At the same time, the consumer sector, with substantial growth headroom driven by a population of nearly 100 million and a rapidly expanding middle class, has attracted significant investment. A prominent example is Coolmate, which raised $20 million from Vertex Growth and Cool Japan.

Education and training, particularly private education and edtech, have also drawn strong investor interest.

“Demand for high-quality education continues to rise alongside household incomes, while the public education system remains under pressure in terms of scale and resources,” Chung noted.

The market has recorded notable deals such as Galaxy Education’s $10 million fundraising round, reflecting investor confidence in stable demand and long-term potential, especially suited to growth equity and merger and acquisition strategies.
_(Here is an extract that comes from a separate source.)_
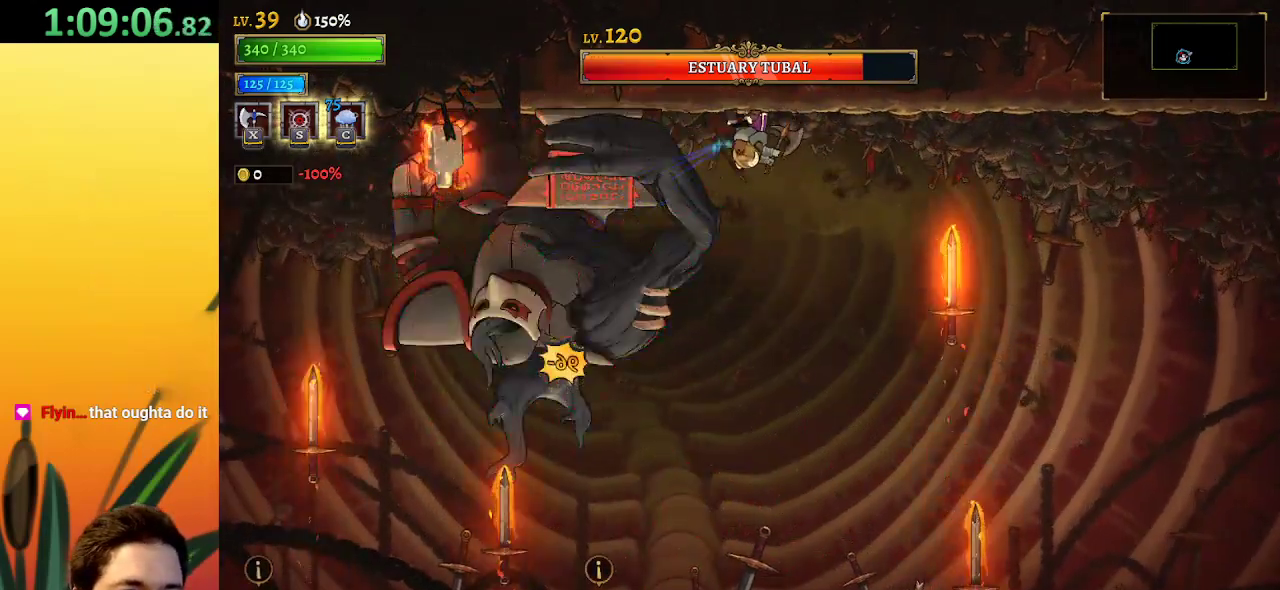
{"keys": ["x"], "events": [[484, "x", "down"]]}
In addition, AI and digital infrastructure are emerging as key pillars for long-term capital attraction.

AI is projected to contribute around $120 billion to Vietnam’s economy by 2040, becoming a major growth engine alongside traditional industries.

Representative deals in this space, such as AI Hay’s $10 million raise and NamiTech’s $4 million funding round, demonstrate investors’ preference for technology solutions that enhance productivity and operational efficiency, rather than short-term trends.